Nielsen’s preliminary numbers did not include streaming or networks like PBS and CSPAN; a more comprehensive estimate is due later Tuesday.
Deadline put the numbers in similarly dismal territory, forecasting a drop of 25% for total viewers as compared to the opening of Hillary Clinton’s big show four years ago.
But why? The obvious and easy answer is to blame it on the pandemic. That’s precisely what CNN’s Anderson Cooper did, proclaiming, “The coronavirus changes the way we do everything.”
Is that really true, though? Obviously, the physical convention itself was altered drastically by the pandemic. Restrictions on large gatherings and the unwillingness of many people to board a plane or join in with crowds of people meant that the packed conventional halls of the past simply weren’t going to be an option this year. But we’re talking about the television ratings here.
The Democrats figured out how to conduct the entire affair using remote broadcasting technology. They still had a full slate of speakers and the usual counting of the delegates and all the rest. So most of the same content was going to be available. On top of that, with fewer people traveling (or even leaving home in many cases) there should be more people available in their living rooms to tune in, shouldn’t there? If anything, the pandemic presented an opportunity for the convention to draw more viewers in much the same way that Netflix, Amazon Prime and HBO Max have enjoyed higher viewership during the lockdowns.
Taken in that light, this dip in viewership must be attributable to something else. While pondering the question this morning, two things came to mind as possibilities. One of them is still related to the COVID-19 situation but in a different way. Many of the features of the convention have been taking place on multiple/split screens with various speakers taking turns. They look for all the world like a Zoom conference call. At the same time, many of the people fortunate enough to still be working during this plague are doing so remotely. They spend much of their day sitting in on these video conference calls. Do they really want to tune in to CNN after they finish their work and sit through another one?
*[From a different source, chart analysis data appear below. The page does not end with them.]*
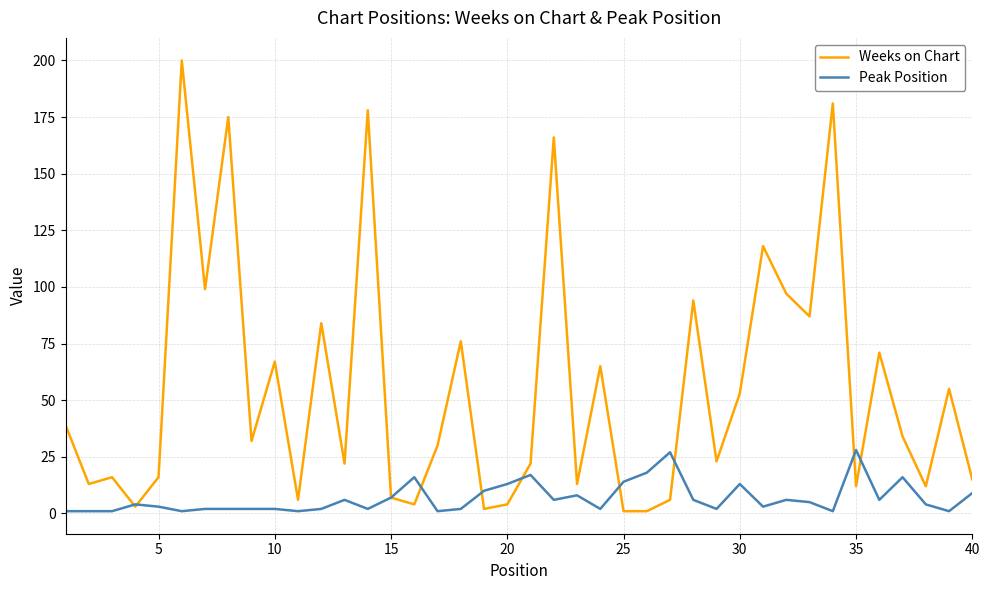

How many interior local peaks does the Weeks on Chart series have?

14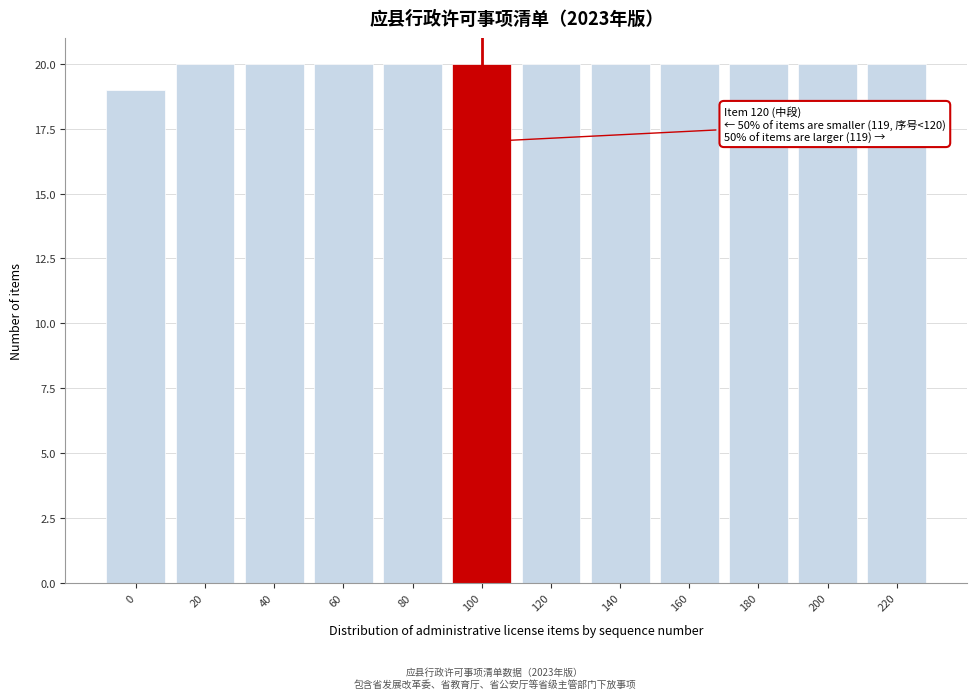

Reading right to left, what are all the values shown in this chart?

220=20	200=20	180=20	160=20	140=20	120=20	100=20	80=20	60=20	40=20	20=20	0=19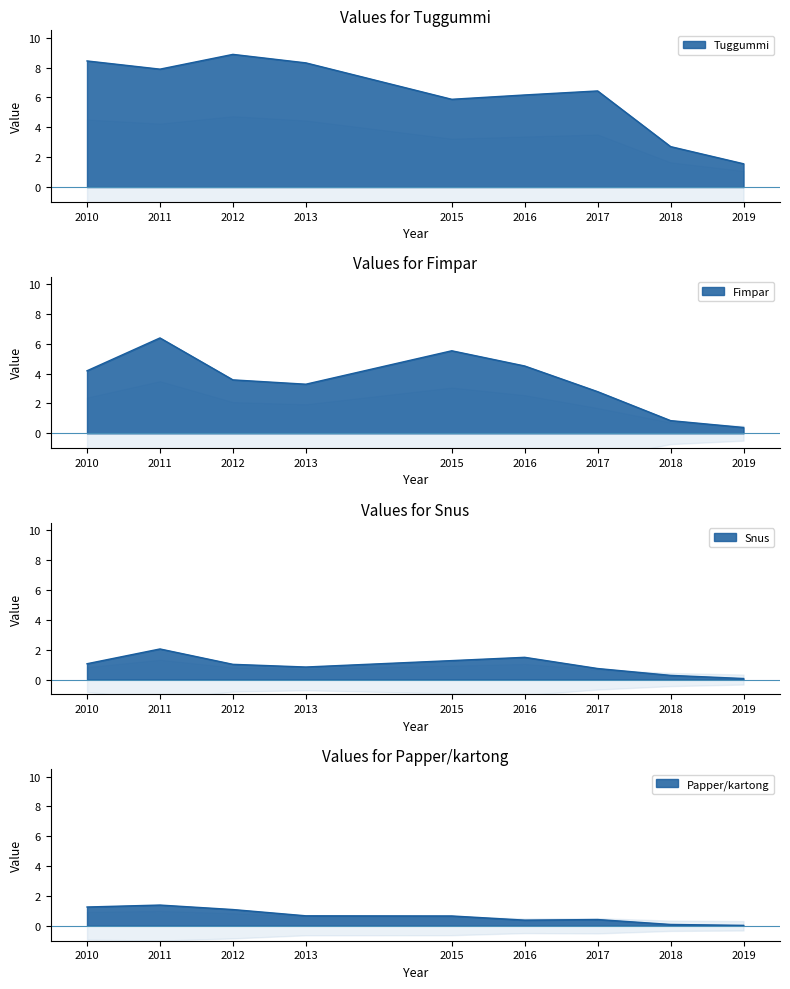

What are all the series names shown in the legend?

Tuggummi, Fimpar, Snus, Papper/kartong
The other factor is one that’s been showing up in the polls all summer. The excitement level and enthusiasm among Democrats for a Joe Biden candidacy is simply not there. Trump’s supporters largely remain in a state of either excitement or distress, but the supporters of Biden and Bernie Sanders seem to run the gamut between resignation and resentment. That’s not the type of atmosphere that has people flocking to their television screens to experience the thrill of the moment.
Perhaps things will still pick up for the Democrats, however. Biden is supposed to give his formal acceptance speech tomorrow night. I assume he’ll be carefully propped up with a teleprompter, flashcards and someone ready to pull the plug if his mind suddenly swerves to starboard, but it should at least be entertaining.